Harga Emas Pulih ke US$4.347 Jelang Keputusan Suku Bunga The Fed
- Ratna Dewi
- 0
- Posted on
Harga emas kembali menguat pada perdagangan Jumat, 11 September 2026, setelah pasar merespons data inflasi Amerika Serikat (AS). Namun, kenaikan harian tersebut belum mampu mengangkat kinerja emas sepanjang pekan karena investor masih mengantisipasi keputusan suku bunga Federal Reserve (The Fed).
Mengutip Kitco pada Sabtu, 12 September 2026, harga emas spot naik 0,73% ke level US$4.347,10 per troy ounce. Pada periode yang sama, harga perak juga menguat 1,28% menjadi US$64,260 per troy ounce.

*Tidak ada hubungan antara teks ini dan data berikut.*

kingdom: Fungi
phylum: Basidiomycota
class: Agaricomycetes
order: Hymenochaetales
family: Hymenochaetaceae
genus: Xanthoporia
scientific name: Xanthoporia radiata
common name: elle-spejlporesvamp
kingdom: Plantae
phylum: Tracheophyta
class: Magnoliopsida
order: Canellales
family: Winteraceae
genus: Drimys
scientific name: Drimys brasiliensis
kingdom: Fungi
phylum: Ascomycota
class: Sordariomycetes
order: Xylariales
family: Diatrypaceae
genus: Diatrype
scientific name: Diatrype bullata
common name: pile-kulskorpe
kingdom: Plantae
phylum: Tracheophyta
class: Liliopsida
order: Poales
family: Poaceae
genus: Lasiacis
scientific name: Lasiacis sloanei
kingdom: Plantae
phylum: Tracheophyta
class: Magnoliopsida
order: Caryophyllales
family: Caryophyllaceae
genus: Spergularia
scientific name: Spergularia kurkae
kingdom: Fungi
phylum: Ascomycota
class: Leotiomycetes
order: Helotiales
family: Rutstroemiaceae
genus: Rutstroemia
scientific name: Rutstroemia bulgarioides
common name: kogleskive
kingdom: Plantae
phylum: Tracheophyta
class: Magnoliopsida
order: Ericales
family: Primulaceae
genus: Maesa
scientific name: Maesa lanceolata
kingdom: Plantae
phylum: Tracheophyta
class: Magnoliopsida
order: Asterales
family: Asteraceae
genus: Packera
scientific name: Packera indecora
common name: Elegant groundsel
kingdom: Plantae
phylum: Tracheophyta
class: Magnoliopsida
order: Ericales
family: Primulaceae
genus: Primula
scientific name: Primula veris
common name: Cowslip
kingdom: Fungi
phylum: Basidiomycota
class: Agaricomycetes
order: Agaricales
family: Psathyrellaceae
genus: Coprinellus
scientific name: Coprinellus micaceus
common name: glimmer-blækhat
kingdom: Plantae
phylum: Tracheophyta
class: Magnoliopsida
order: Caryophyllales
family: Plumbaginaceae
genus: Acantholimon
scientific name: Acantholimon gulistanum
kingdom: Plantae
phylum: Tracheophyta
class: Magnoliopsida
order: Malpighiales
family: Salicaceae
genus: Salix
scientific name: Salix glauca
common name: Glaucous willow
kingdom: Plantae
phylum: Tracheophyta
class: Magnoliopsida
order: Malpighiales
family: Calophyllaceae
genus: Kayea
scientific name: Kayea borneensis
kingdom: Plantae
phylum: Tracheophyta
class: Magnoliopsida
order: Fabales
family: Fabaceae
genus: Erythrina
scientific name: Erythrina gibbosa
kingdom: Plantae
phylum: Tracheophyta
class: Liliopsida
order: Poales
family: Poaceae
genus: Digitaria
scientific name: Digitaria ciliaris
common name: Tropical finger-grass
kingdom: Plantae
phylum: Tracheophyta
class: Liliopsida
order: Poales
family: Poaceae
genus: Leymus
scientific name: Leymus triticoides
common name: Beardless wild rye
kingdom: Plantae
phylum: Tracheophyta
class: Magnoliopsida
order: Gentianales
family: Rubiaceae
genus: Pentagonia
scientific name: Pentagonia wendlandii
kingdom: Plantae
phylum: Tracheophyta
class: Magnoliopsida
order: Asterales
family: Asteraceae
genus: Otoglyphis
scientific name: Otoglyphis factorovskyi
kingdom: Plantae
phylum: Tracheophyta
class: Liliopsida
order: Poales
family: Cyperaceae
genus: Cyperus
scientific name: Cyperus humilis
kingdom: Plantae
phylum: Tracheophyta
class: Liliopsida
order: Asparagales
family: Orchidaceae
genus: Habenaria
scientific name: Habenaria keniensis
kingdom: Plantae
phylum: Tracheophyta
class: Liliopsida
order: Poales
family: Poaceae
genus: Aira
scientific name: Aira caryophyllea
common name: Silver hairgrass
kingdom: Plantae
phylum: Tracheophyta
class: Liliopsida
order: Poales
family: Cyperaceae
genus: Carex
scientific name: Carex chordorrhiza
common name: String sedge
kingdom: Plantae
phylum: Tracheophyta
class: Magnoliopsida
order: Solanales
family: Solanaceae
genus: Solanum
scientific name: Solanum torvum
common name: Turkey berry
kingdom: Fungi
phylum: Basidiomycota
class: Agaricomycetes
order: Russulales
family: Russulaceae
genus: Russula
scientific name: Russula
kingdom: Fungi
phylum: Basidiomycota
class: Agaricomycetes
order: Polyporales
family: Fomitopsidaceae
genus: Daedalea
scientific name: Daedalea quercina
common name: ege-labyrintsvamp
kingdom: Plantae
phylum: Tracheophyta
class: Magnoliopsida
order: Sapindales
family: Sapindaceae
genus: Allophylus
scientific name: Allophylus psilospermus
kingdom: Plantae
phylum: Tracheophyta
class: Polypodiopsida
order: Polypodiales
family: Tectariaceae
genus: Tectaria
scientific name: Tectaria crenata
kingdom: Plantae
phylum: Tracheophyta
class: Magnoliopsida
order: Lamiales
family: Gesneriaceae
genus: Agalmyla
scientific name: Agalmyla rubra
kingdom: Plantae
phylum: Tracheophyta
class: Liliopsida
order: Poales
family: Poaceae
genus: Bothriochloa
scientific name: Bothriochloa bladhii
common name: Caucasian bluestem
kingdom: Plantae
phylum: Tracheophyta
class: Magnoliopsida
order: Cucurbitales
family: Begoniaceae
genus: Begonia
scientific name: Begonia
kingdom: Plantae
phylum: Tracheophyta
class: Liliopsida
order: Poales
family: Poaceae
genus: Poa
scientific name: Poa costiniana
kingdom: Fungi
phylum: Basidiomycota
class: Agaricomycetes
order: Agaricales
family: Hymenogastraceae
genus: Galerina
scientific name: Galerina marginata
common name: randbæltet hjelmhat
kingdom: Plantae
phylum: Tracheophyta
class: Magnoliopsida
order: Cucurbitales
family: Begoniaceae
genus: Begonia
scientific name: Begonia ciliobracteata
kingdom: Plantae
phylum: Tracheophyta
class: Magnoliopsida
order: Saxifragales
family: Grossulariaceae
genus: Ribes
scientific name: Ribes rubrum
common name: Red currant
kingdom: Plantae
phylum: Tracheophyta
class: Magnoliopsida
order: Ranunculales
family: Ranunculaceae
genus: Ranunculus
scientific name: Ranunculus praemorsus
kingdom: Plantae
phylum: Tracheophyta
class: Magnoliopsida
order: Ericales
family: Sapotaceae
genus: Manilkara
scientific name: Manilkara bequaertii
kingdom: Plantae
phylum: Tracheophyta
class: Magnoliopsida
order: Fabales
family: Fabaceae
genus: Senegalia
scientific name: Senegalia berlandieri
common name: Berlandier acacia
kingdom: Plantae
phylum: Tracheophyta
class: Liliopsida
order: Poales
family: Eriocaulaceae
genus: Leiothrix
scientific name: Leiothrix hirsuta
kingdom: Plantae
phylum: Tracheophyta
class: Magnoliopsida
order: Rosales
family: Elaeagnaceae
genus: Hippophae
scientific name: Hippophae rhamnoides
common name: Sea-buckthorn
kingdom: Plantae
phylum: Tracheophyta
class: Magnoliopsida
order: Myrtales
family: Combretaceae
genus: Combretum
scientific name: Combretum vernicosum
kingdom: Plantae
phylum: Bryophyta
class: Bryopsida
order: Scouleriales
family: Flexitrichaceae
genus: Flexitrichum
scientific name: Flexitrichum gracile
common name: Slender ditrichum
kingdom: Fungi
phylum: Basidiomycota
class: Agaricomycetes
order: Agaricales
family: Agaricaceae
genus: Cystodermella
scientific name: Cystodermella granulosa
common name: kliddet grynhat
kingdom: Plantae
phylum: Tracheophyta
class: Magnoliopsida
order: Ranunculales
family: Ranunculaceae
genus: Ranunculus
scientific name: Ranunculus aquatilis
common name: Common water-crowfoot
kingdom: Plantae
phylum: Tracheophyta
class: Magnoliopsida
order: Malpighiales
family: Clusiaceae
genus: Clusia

Meski mencatat pemulihan harian, emas masih melemah 1,7% sepanjang pekan. Pasar memberikan tekanan setelah investor semakin memperkirakan The Fed akan menaikkan suku bunga sebesar 25 basis poin pada pertemuan 15–16 September 2026.
Pasar Menaikkan Ekspektasi Kenaikan Suku Bunga The Fed
CME FedWatch Tool menunjukkan probabilitas kenaikan suku bunga The Fed berada di kisaran 85%–90% setelah AS merilis data inflasi Agustus 2026.
Inflasi AS mencapai 3,4% secara tahunan pada Agustus dan tidak berubah dari Juli. Sementara itu, inflasi inti mencapai 2,4%, sehingga masih berada di atas target inflasi The Fed sebesar 2%.
Kondisi tersebut mempersempit ruang The Fed untuk mempertahankan tingkat suku bunga. Chief Investment Officer Northlight Asset Management Chris Zaccarelli menilai bank sentral AS menghadapi tekanan kuat untuk mengambil kebijakan lebih ketat.
Kenaikan Imbal Hasil Treasury Menekan Harga Emas
Pasar obligasi sempat memberikan tekanan besar terhadap emas setelah data inflasi keluar. Imbal hasil US Treasury 10 tahun sempat menyentuh 4,9915% sebelum kembali bergerak di sekitar 4,95%.
Imbal hasil Treasury 30 tahun bahkan menembus 5,42%, level tertinggi dalam 19 tahun. Kenaikan imbal hasil membuat investor menghadapi biaya peluang lebih besar ketika menyimpan emas karena aset tersebut tidak memberikan bunga.
Tekanan tersebut kemudian mereda pada perdagangan Jumat. Dolar AS melemah dari penguatan sebelumnya, sedangkan imbal hasil Treasury kembali turun dari level tertingginya. Kondisi itu membantu emas mengakhiri perdagangan dengan penguatan.
Investor Masih Melihat Peluang Beli Saat Harga Emas Turun
Director of Commodity Strategy TD Securities Ryan McKay memperkirakan emas masih menghadapi risiko penurunan menjelang keputusan kebijakan moneter The Fed pada pekan berikutnya.
Namun, McKay menilai tekanan tersebut kemungkinan tidak berlangsung besar. Menurutnya, kebijakan The Fed yang hawkish dapat memicu aksi jual jangka pendek, tetapi sejumlah faktor fundamental masih menopang permintaan emas.
Kekhawatiran terhadap pelemahan dolar, pembelian emas oleh bank sentral, serta peningkatan akumulasi exchange traded fund (ETF) menjadi faktor yang menjaga prospek emas dalam jangka panjang. Karena itu, investor dapat melihat koreksi harga sebagai peluang untuk kembali membeli.
Sprott Masih Meragukan The Fed Akan Menaikkan Suku Bunga
Presiden Sprott Inc. Ryan McIntyre belum sepenuhnya yakin The Fed akan menaikkan suku bunga pada pertemuan 15–16 September. Ia menilai bank sentral masih memiliki alasan untuk mempertahankan kebijakan karena sebagian tekanan inflasi berasal dari kenaikan harga energi akibat perang dengan Iran.
Di sisi lain, pasar telah memperhitungkan kemungkinan kenaikan 25 basis poin dalam harga emas. McIntyre menilai keputusan The Fed nantinya hanya akan memberikan pengaruh terbatas terhadap arah emas dalam jangka panjang.
Ia juga melihat risiko peningkatan utang pemerintah AS tetap menjadi persoalan besar. Kondisi tersebut berpotensi menjaga daya tarik emas meskipun kebijakan The Fed dapat mempercepat atau memperlambat pergerakan harga dalam jangka pendek.